The re-election of President Barack Obama should serve as a wake-up call for the Republican Party, but it won’t.

Obama was vulnerable in a number of areas, like the national debt and high unemployment, but he defeated Mitt Romney.

That happened because the GOP failed to make inroads among Latino voters. According to exit polls, Romney won only 27 percent of the Hispanic vote, down from John McCain’s 31 percent in 2008 and George W. Bush’s 44 percent in 2004.

Romney made almost no effort to appeal to Hispanic voters, the fastest-growing minority in Queens and the nation. Hispanic lawmakers in the borough said he lost the vote among their constituents because of his hard-line stance on immigration, which would have compelled undocumented workers to leave the country in a process Romney called “self-deportation.”

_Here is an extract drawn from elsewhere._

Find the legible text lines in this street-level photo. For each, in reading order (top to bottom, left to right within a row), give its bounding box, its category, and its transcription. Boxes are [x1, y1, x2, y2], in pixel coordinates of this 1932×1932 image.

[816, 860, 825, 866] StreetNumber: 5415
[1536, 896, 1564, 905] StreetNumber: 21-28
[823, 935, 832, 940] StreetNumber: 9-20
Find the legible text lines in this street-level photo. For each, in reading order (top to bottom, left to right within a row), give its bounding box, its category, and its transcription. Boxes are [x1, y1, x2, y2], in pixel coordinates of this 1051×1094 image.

The GOP claimed to be the champion of small business, but according to census data the number of Hispanic-owned small businesses in the nation rose from 1.6 million in 2002 to 2.3 million in 2007, an increase of 43.7 percent. They are a force to be reckoned with, not ignored.

In a miscalculation, Romney’s campaign criticized Obama’s immigration policy, an issue of great importance to nearly all Latinos, without offering a compassionate alternative. In its effort to appeal to the white, upper-middle-class and Tea Party conservatives, his campaign appeared not to care that it was writing off the Latino vote.

In one of his debates with the president, Romney said America’s immigration policy should focus on attracting doctors and engineers. But Obama has been working on programs to make it easier for immigrants who entered this country illegally to become a part of society with on-the-books jobs, a college education and a path to citizenship.

Unlike Tea Party conservatives, Latino voters are not opposed to a big government with the capacity to provide educational aid, health care and other needs.

There are areas of the Republican platform that would appeal to Hispanics, like religion and family, but the language over illegal immigration alienated Latino voters.

The GOP must do damage assessment or resign itself to be a political minority.